14.2 By using the Service, Customer acknowledges and agrees to be bound by the terms of this DPA. No separate signature is required for this DPA to be effective.
14.3 If Customer requires a signed DPA for compliance purposes, Customer may download the PDF version, complete the required information, sign it, and return it to support@inboxpilot.co. Upon receipt of a signed DPA, the signed version will supersede this automatically incorporated DPA.
ANNEX I – SUB-PROCESSORS
The following sub-processors are authorized to process Controller Personal Data:
- Amazon Web Services, Inc. - Cloud hosting (USA)

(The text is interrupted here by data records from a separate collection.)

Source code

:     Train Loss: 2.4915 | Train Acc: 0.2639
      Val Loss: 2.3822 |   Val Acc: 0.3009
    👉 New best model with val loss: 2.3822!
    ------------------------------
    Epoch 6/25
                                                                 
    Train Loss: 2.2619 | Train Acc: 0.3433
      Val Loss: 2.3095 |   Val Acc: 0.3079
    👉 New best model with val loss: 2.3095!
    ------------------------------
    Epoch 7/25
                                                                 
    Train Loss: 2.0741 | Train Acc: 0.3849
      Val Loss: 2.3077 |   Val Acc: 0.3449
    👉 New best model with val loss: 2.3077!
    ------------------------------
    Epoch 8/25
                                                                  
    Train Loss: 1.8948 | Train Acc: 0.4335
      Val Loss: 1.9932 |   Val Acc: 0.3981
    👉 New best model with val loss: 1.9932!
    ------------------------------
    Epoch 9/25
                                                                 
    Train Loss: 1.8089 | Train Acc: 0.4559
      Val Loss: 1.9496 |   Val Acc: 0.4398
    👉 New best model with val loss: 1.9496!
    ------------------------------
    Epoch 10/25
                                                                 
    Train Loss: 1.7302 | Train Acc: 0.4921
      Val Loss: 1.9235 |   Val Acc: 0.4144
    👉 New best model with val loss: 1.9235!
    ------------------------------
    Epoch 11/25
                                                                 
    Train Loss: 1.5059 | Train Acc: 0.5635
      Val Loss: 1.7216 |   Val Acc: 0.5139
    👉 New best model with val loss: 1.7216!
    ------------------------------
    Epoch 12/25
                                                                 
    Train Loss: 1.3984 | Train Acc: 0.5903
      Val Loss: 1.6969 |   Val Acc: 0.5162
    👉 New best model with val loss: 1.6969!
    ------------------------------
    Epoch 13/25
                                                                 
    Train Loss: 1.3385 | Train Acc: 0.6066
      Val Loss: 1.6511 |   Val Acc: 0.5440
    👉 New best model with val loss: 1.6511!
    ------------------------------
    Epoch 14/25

- Google LLC - Gmail/Outlook OAuth (USA)
- OpenAI, LLC - AI services (USA)
- Stripe, Inc. - Payments (USA)
- Zendesk, Inc. - Support tickets, optional (USA)
Updated: October 1, 2025
ANNEX II – SECURITY MEASURES
Encryption: AES-256 at rest; TLS 1.3 in transit
Access Control: MFA, RBAC, least privilege
Logging & Monitoring: Real-time alerts, 90-day audit logs
Backups: Daily encrypted backups, 30-day retention
Incident Response: Less than 1 hour initial response, tested quarterly
Training: Annual security training for all staff
ANNEX III – STANDARD CONTRACTUAL CLAUSES (EU)
The Standard Contractual Clauses (Module 2: Controller to Processor) per Commission Decision (EU) 2021/914 are incorporated by reference.
The full text of the EU Standard Contractual Clauses is available at: https://eur-lex.europa.eu/eli/dec_impl/2021/914/oj
ANNEX IV – UK INTERNATIONAL DATA TRANSFER AGREEMENT / ADDENDUM
For transfers of Personal Data from the United Kingdom to the United States, the UK International Data Transfer Agreement (IDTA) or the International Data Transfer Addendum to the EU Standard Contractual Clauses (as applicable) are incorporated by reference.